Serving APIs#

Once trained using one of the Training APIs, model predictions are generated using one of the several available Serving APIs listed below or available in the *DEPLOY A MODEL section in the left column.

  • C++ API: The C++ API is the fastest solution to run models. In the case of large datasets, or for online serving, it is up to the user to distribute the computation.

  • CLI API: The predict command of the CLI API is the simplest solution to generate offline predictions in-process on a small dataset. The CLI API directly uses the C++ API underneath, and therefore has the same speed.

  • TensorFlow Serving: TF Serving is a TensorFlow product to run TensorFlow models online in large distributed production settings. TensorFlow can add a significant amount of overhead over the computation of the model.

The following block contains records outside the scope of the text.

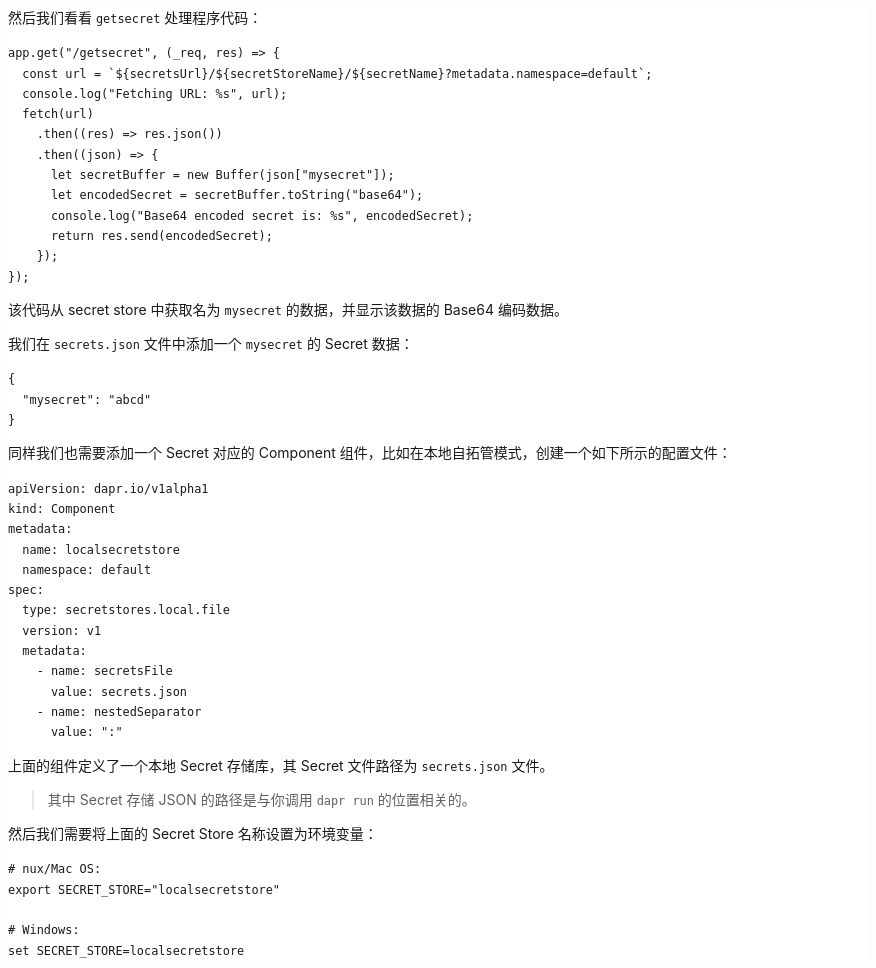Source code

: 然后我们看看 `getsecret` 处理程序代码：
    
    
    app.get("/getsecret", (_req, res) => {
      const url = `${secretsUrl}/${secretStoreName}/${secretName}?metadata.namespace=default`;
      console.log("Fetching URL: %s", url);
      fetch(url)
        .then((res) => res.json())
        .then((json) => {
          let secretBuffer = new Buffer(json["mysecret"]);
          let encodedSecret = secretBuffer.toString("base64");
          console.log("Base64 encoded secret is: %s", encodedSecret);
          return res.send(encodedSecret);
        });
    });
    

该代码从 secret store 中获取名为 `mysecret` 的数据，并显示该数据的 Base64 编码数据。

我们在 `secrets.json` 文件中添加一个 `mysecret` 的 Secret 数据：
    
    
    {
      "mysecret": "abcd"
    }
    

同样我们也需要添加一个 Secret 对应的 Component 组件，比如在本地自拓管模式，创建一个如下所示的配置文件：
    
    
    apiVersion: dapr.io/v1alpha1
    kind: Component
    metadata:
      name: localsecretstore
      namespace: default
    spec:
      type: secretstores.local.file
      version: v1
      metadata:
        - name: secretsFile
          value: secrets.json
        - name: nestedSeparator
          value: ":"
    

上面的组件定义了一个本地 Secret 存储库，其 Secret 文件路径为 `secrets.json` 文件。

> 其中 Secret 存储 JSON 的路径是与你调用 `dapr run` 的位置相关的。

然后我们需要将上面的 Secret Store 名称设置为环境变量：
    
    
    # nux/Mac OS:
    export SECRET_STORE="localsecretstore"
    
    # Windows:
    set SECRET_STORE=localsecretstore
    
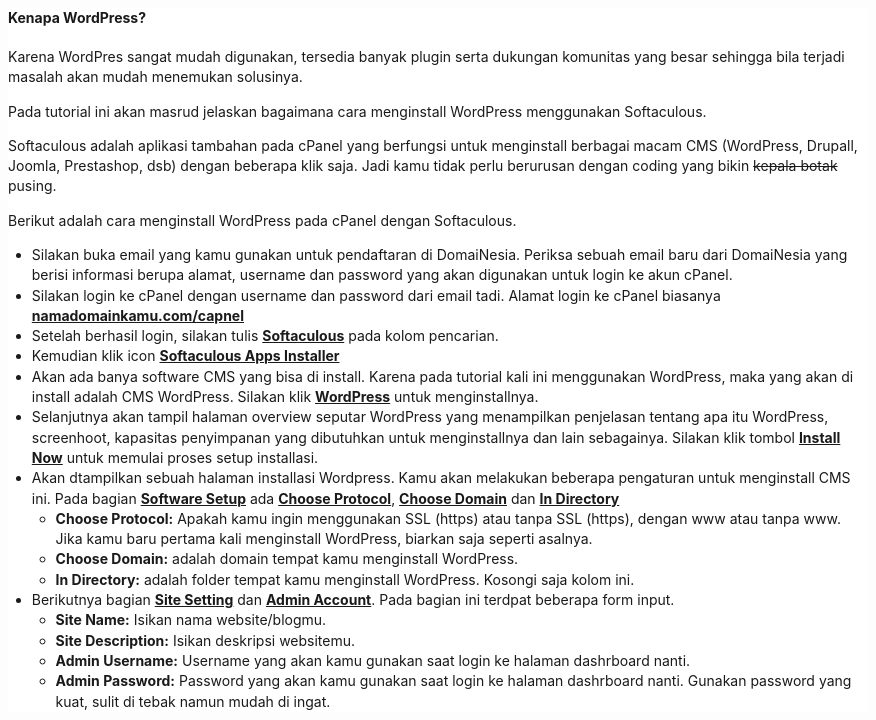 <h4>Kenapa WordPress?</h4>

Karena WordPres sangat mudah digunakan, tersedia banyak plugin serta dukungan komunitas yang besar sehingga bila terjadi masalah akan mudah menemukan solusinya. 

Pada tutorial ini akan masrud jelaskan bagaimana cara menginstall WordPress menggunakan Softaculous.

Softaculous adalah aplikasi tambahan pada cPanel yang berfungsi untuk menginstall berbagai macam CMS (WordPress, Drupall, Joomla, Prestashop, dsb) dengan beberapa klik saja. Jadi kamu tidak perlu berurusan dengan coding yang bikin <strike>kepala botak</strike> pusing.

Berikut adalah cara menginstall WordPress pada cPanel dengan Softaculous.

 - Silakan buka email yang kamu gunakan untuk pendaftaran di DomaiNesia. Periksa sebuah email baru dari DomaiNesia yang berisi informasi berupa alamat, username dan password yang akan digunakan untuk login ke akun cPanel.
 - Silakan login ke cPanel dengan username dan password dari email tadi. Alamat login ke cPanel biasanya <u>**namadomainkamu.com/capnel**</u>
 - Setelah berhasil login, silakan tulis <u>**Softaculous**</u> pada kolom pencarian.
 - Kemudian klik icon <u>**Softaculous Apps Installer**</u>
 <amp-img src="https://masrud.com/content/images/20161101065359-softaculous.png"
      width="1001"
      height="250"
      layout="responsive"
      alt="Softaculous"></amp-img>
 - Akan ada banya software CMS yang bisa di install. Karena pada tutorial kali ini menggunakan WordPress, maka yang akan di install adalah CMS WordPress. Silakan klik <u>**WordPress**</u> untuk menginstallnya.
 <amp-img src="https://masrud.com/content/images/20161101065421-WordPress.png"
      width="1002"
      height="668"
      layout="responsive"
      alt="WordPress"></amp-img>
 - Selanjutnya akan tampil halaman overview seputar WordPress yang menampilkan penjelasan tentang apa itu WordPress, screenhoot, kapasitas penyimpanan yang dibutuhkan untuk menginstallnya dan lain sebagainya. Silakan klik tombol <u>**Install Now**</u> untuk memulai proses setup installasi.
 <amp-img src="https://masrud.com/content/images/20161101065434-install-now.png"
      width="1095"
      height="616"
      layout="responsive"
      alt="Install WordPress"></amp-img>
 - Akan dtampilkan sebuah halaman installasi Wordpress. Kamu akan melakukan beberapa pengaturan untuk menginstall CMS ini. Pada bagian <u>**Software Setup**</u> ada <u>**Choose Protocol**</u>, <u>**Choose Domain**</u> dan <u>**In Directory**</u>
   - **Choose Protocol:** Apakah kamu ingin menggunakan SSL (https) atau tanpa SSL (https), dengan www atau tanpa www. Jika kamu baru pertama kali menginstall WordPress, biarkan saja seperti asalnya.
   - **Choose Domain:** adalah domain tempat kamu menginstall WordPress.
   - **In Directory:** adalah folder tempat kamu menginstall WordPress. Kosongi saja kolom ini.
   <amp-img src="https://masrud.com/content/images/20161101070938-software-setup.png"
        width="1144"
        height="558"
        layout="responsive"
        alt="Software setup"></amp-img>
 - Berikutnya bagian <u>**Site Setting**</u> dan <u>**Admin Account**</u>. Pada bagian ini terdpat beberapa form input.
   - **Site Name:** Isikan nama website/blogmu.
   - **Site Description:** Isikan deskripsi websitemu.
   - **Admin Username:** Username yang akan kamu gunakan saat login ke halaman dashrboard nanti. 
   - **Admin Password:** Password yang akan kamu gunakan saat login ke halaman dashrboard nanti. Gunakan password yang kuat, sulit di tebak namun mudah di ingat.
   <amp-img src="https://masrud.com/content/images/20161101071303-site-setting.png"
        width="1105"
        height="507"
        layout="responsive"
        alt="Site Setting"></amp-img>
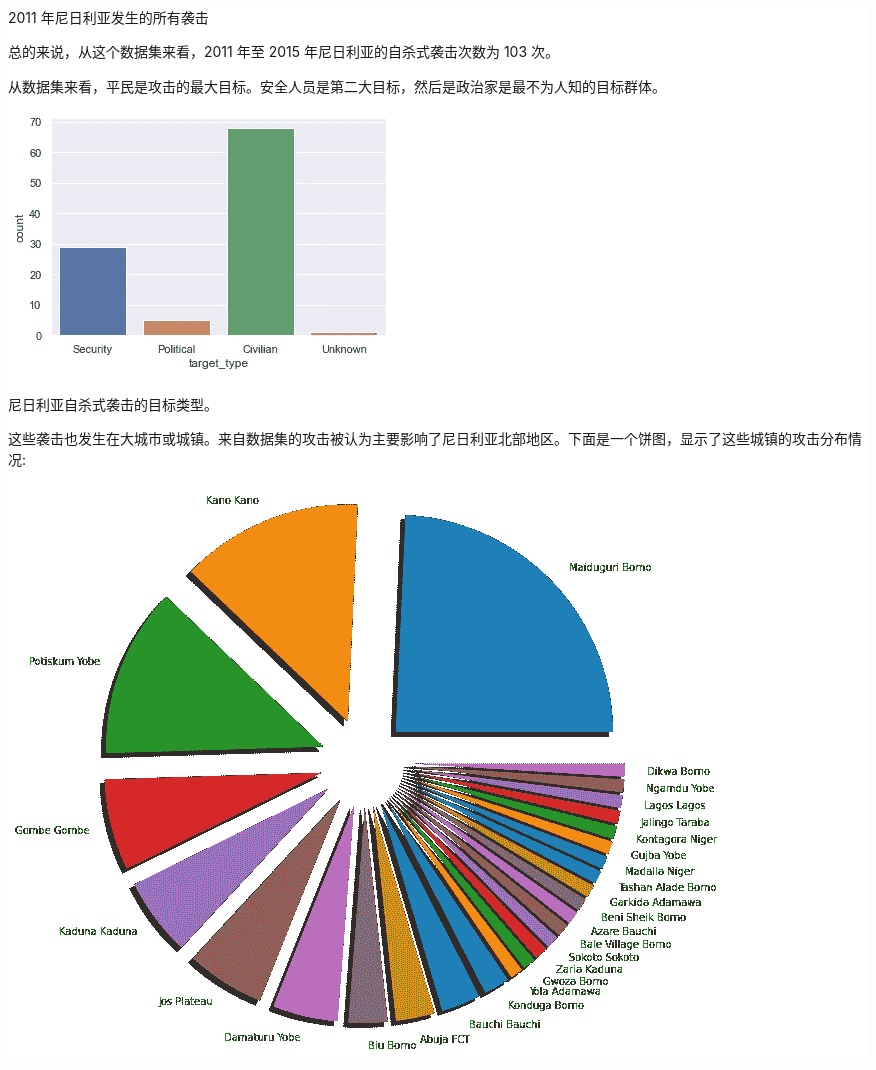 2011 年尼日利亚发生的所有袭击

总的来说，从这个数据集来看，2011 年至 2015 年尼日利亚的自杀式袭击次数为 103 次。

从数据集来看，平民是攻击的最大目标。安全人员是第二大目标，然后是政治家是最不为人知的目标群体。

![](img/08b805467b04940929c3252b6a0c8cf2.png)

尼日利亚自杀式袭击的目标类型。

这些袭击也发生在大城市或城镇。来自数据集的攻击被认为主要影响了尼日利亚北部地区。下面是一个饼图，显示了这些城镇的攻击分布情况:

![](img/03f8745ce3c36aa11a141970269d068d.png)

For small models, this overhead can be of multiple orders of magnitude i.e., running the model in TF Serving is >100x slower than running the same model with the C++ API.

  • JavaScript API: The JavaScript API makes it possible to run YDF models on webpages using WebAssembly.

  • Go API: The Go API is a Go native API to run YDF models in Go applications. This solution is generally ~2x slower than the C++ API.

  • TensorFlow Decision Forests Python API: The predict function of the TensorFlow Decision Forests library generates predictions in Python. This API follows the Keras API. This API is simple to use but significantly slower than other APIs.